The firm said it walked away with “a clearer view of the prospect for topline re-acceleration,” driven in large part by strategic price increases and bundled offerings.

While list price increases on the Enterprise and Unlimited tiers of Sales and Service Cloud are expected to contribute “modest tailwinds” of 60 basis points and 50 basis points to fiscal 2027 and 2028 subscription revenue growth, Morgan Stanley sees a bigger opportunity in customer upgrades.

“The increased list prices going into effect in August 2025 represent a strategic effort, meant to push adoption of Premium tiers given incremental bundled value,” the analysts noted.

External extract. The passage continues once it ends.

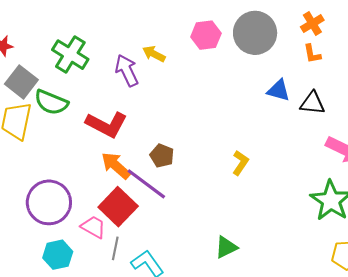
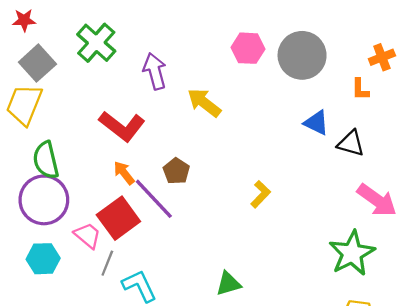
orange cross: (312, 24) -> (382, 57), moved
yellow arrow: (154, 54) -> (204, 103), moved, size x1.4
green semicircle: (51, 102) -> (46, 160), moved, turned 44
orange arrow: (116, 166) -> (124, 173), size x0.7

Using Sales Cloud as a benchmark, the bank estimates that customers can achieve ~70% cost savings when adopting Unlimited Edition bundles versus standalone features, and over 100% cost savings with the Agentforce 1 tier versus Unlimited on a like-for-like basis.

Morgan Stanley believes these price moves will incentivize large customers to migrate to higher-tier plans, particularly as those bundles include high-value tools like Data Cloud and Agentforce.

“Valuation remains undemanding,” the analysts added, with Salesforce trading at ~17x EV/2026 FCF versus a ~33x average for large-cap peers. They concluded: “Innovative Pricing/Packaging strategies driving upgrade activity should prove a compelling catalyst for inflecting growth higher.”